## SHORT TASK
Tally the lines in the listing below that contain the string "curve", matching case exactly, and reply with the number alone.

Dataset entries:

◇ ◇ ◇

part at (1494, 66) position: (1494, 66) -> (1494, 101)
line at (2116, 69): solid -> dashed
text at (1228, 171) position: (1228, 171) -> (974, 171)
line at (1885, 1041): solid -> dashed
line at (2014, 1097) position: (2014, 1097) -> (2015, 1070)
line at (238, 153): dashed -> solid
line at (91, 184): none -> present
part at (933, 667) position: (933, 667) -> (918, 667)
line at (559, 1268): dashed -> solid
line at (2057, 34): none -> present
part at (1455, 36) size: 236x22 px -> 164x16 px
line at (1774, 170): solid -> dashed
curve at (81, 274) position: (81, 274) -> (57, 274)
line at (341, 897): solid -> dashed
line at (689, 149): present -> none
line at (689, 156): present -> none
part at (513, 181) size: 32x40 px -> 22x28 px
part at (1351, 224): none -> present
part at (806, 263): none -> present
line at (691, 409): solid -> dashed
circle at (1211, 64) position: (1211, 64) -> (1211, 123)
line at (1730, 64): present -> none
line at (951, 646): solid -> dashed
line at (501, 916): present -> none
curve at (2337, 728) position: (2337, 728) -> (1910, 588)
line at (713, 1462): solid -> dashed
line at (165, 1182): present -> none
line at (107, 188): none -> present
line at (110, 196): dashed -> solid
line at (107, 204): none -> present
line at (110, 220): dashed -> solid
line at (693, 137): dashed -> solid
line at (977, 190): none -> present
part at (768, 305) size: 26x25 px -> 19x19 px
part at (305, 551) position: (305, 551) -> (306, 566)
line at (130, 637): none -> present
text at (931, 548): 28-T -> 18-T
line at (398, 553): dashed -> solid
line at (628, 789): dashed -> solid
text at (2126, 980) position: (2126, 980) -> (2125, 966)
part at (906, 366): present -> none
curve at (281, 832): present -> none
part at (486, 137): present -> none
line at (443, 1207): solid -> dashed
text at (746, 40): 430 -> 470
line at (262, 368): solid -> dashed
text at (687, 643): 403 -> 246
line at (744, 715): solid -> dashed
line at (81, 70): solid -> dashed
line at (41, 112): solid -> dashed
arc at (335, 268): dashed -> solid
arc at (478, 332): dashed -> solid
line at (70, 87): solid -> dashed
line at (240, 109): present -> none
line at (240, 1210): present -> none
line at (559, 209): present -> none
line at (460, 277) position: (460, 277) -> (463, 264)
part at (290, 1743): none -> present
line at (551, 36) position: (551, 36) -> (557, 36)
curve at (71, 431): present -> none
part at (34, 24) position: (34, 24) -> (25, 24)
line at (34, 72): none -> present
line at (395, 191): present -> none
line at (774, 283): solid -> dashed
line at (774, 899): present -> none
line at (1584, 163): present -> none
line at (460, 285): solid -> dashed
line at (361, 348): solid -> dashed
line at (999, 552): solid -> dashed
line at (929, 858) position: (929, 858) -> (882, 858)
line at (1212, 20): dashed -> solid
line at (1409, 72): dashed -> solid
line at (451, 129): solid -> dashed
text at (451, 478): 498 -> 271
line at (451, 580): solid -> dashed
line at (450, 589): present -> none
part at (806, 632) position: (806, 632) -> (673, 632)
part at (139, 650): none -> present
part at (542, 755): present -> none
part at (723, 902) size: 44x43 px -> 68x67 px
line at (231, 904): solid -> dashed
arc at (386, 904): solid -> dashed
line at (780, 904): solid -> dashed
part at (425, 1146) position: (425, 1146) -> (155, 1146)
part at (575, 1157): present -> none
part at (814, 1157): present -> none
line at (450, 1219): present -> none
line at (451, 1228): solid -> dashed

◇ ◇ ◇

## SOLUTION TO THIS EXERCISE
4